2008/05/18(日)ズームは近距離に弱い

 一眼レフ用の広角レンズのなかにもスグレモノがありました。タムロンの28mm F2.5[02B]は、知る人ぞ知る名品です。アダプトール2シリーズのレンズで、マウントを交換することで各社一眼レフに使えます。

 前玉がバカでかいレトロフォーカスの広角レンズと違い、後玉とほとんど同じくらいの小さな前玉が特徴です。最短撮影距離25cmというのが気に入っています。
 天体写真撮影によく使われていたので、諸収差がよく補正されたレンズといえます。相手は点ですからね。コマ収差・非点収差があったら使えません。無限遠でも活躍できるレンズです。欠点は、半逆光に弱いということですかね。

 同じメーカーが、28-200mm F3.8-5.6[71D]という高倍率ズームを1992年に発売しました。
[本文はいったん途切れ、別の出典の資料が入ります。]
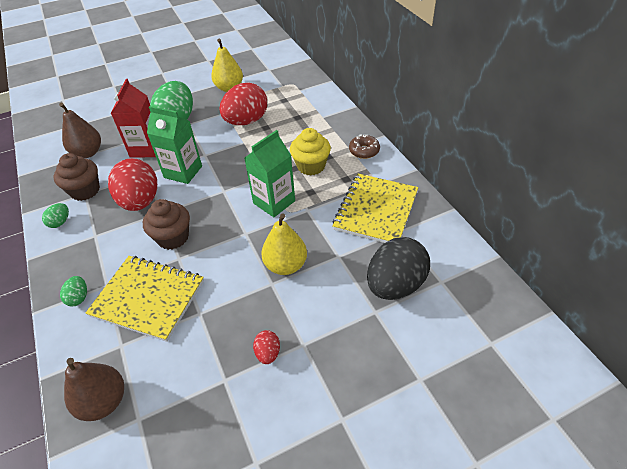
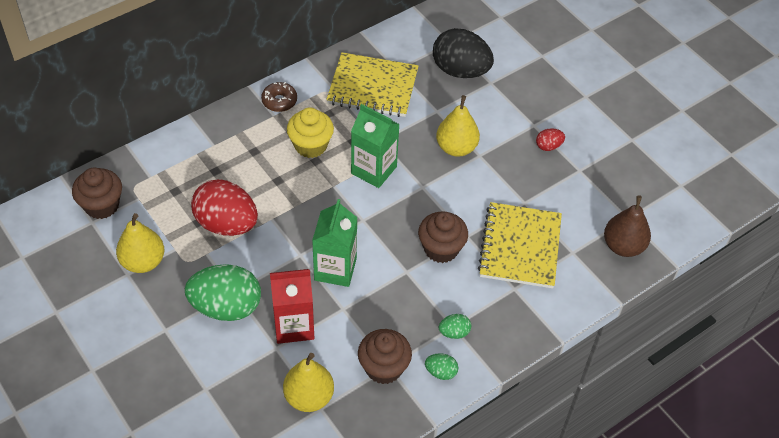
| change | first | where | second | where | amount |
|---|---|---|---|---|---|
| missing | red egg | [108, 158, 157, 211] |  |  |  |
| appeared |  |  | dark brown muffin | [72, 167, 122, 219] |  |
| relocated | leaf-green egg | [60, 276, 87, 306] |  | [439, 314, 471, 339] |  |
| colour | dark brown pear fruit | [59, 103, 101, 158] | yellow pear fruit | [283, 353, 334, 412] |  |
「ニッパー200ならタムロン」という金字塔を立てる端緒となったレンズです。
 発売直前に、このレンズをチラッと見せてもらったことがあります。特約店の幹部に見せて回った後のようで、メーカーのえらいさんは「どうです、いいでしょう」と満面笑みでしたね。
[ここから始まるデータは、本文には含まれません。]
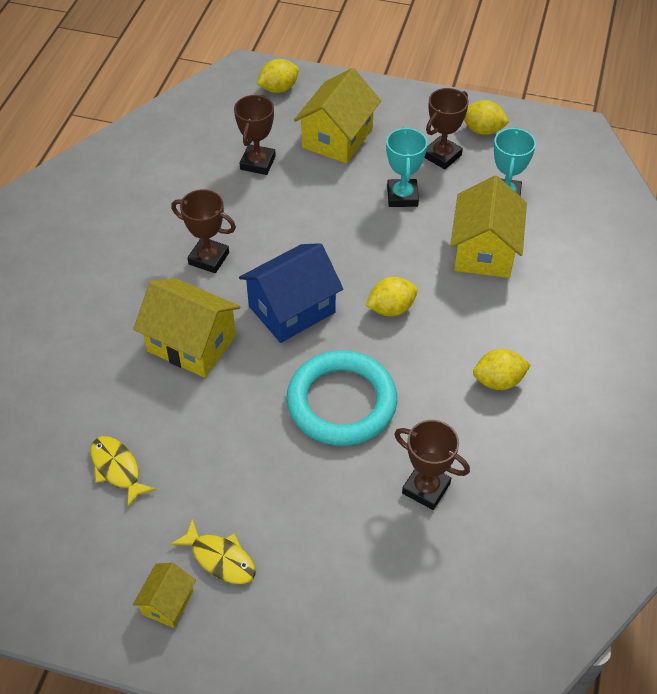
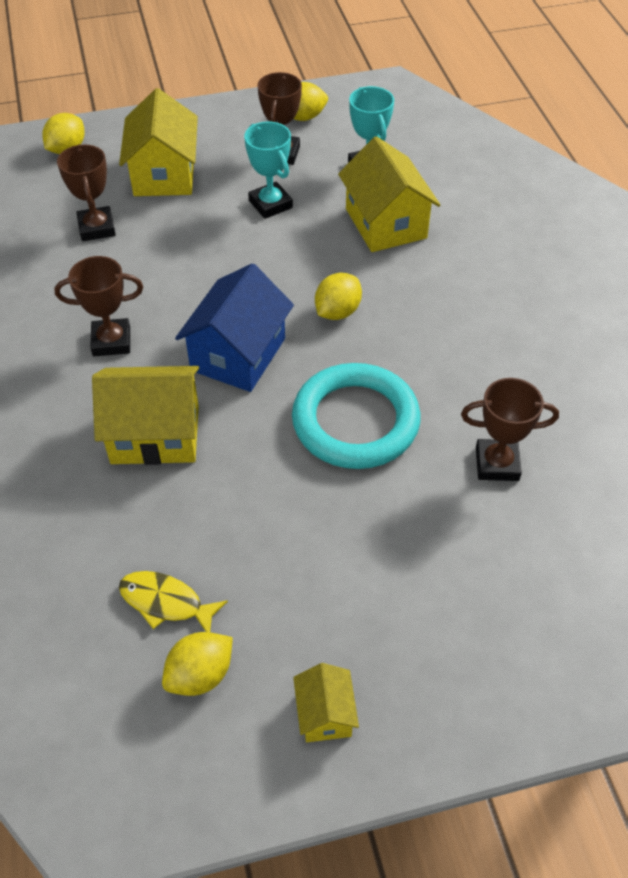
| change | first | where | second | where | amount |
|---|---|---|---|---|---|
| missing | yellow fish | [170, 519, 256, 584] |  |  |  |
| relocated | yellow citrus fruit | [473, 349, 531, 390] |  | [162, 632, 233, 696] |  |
 ヘリコイドを見て「最短2.1mか・・」、カメラを上下に振って「ディストーションが・・」なんてことをブツブツ言ったもんだから、急に憮然とした表情になりました。痛いところを突く煩い奴だと思われたようです。
 でも、当時で28-200mmのズームは立派なもんです。米国市場に十分切り込めるのでは・・と誉めちぎっておきました。また満面笑みです。

 望遠側に欲張ったズームは、最短撮影距離が遠いのが欠点です。ワイド側を重視するなら、あまり望遠側の焦点距離を求めないほうが無難です。また、切り替え式のマクロ機能と最短撮影距離は別ものです。

 現在のTAMRON 28-200mm[A031]は、全焦点域で最短撮影距離は0.49mです。初期モデル[71D]が、プロクサーレンズを前に装着してごまかしていたことを思い出すと、隔世の感があります。
 あのとき、えらいさんにブチッと言っておいたのが効いたかもしれませんね。